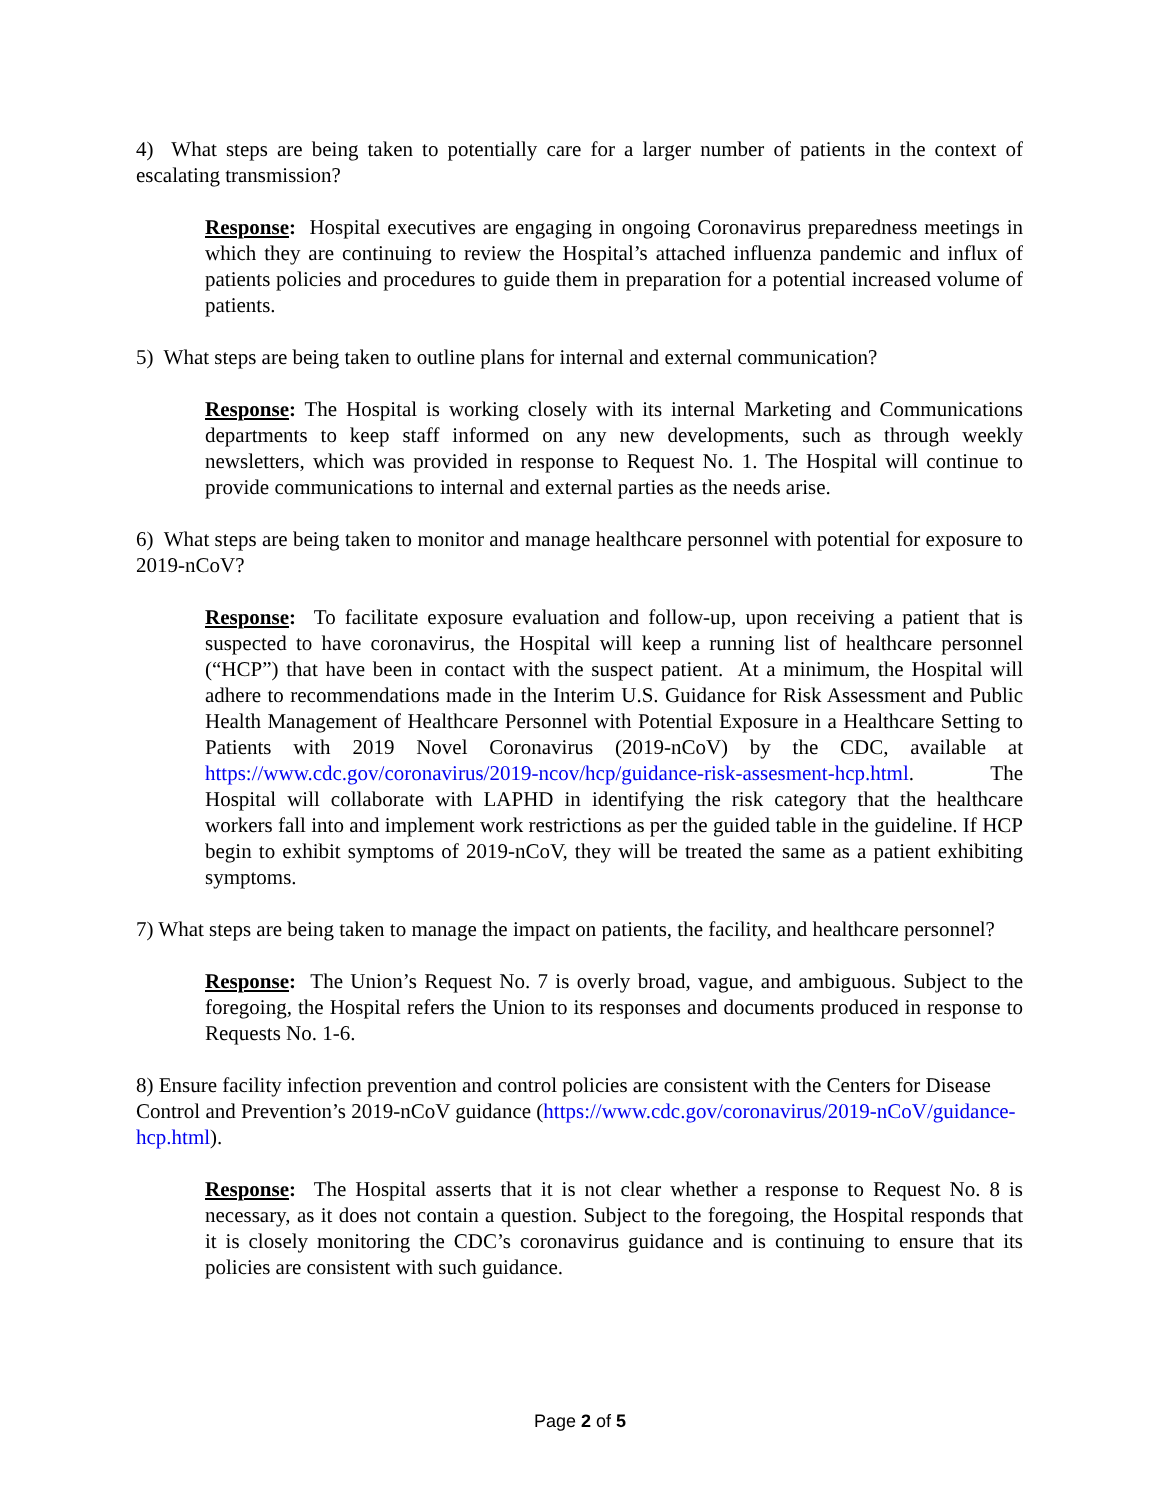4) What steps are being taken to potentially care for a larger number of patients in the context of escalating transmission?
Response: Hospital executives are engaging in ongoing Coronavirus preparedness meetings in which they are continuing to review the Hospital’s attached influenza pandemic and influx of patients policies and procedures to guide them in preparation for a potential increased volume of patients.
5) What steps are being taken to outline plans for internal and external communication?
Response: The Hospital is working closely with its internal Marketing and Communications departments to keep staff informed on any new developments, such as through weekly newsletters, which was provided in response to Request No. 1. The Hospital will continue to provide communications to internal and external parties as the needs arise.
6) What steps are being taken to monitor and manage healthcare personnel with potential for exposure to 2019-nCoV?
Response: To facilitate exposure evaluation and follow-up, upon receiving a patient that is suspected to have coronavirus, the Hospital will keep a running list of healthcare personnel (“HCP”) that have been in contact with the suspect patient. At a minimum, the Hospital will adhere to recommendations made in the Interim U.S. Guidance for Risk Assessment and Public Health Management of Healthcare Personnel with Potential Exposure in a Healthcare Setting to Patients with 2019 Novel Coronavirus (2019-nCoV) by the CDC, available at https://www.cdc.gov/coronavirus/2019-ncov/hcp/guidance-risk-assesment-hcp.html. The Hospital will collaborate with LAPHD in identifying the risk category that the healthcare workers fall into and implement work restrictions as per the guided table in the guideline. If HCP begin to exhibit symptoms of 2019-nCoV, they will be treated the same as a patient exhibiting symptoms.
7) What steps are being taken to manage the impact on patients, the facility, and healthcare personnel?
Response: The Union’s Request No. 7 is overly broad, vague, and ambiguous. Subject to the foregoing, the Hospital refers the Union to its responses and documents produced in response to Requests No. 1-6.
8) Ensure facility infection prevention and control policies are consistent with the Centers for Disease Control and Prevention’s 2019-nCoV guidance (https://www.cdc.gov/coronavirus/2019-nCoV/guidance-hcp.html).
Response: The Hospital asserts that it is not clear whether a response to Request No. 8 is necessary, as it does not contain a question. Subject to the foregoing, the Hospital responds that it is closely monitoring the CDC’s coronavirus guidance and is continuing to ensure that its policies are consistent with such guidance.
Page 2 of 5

^^^^

• **WORK TO COMPLETE**
Please make your reply exactly the lines from the one containing "Response: The Hospital asserts" through the end of the entries above, and nothing more.

• **OUTPUT FOR THIS EXERCISE**
Response: The Hospital asserts that it is not clear whether a response to Request No. 8 is necessary, as it does not contain a question. Subject to the foregoing, the Hospital responds that it is closely monitoring the CDC’s coronavirus guidance and is continuing to ensure that its policies are consistent with such guidance.
Page 2 of 5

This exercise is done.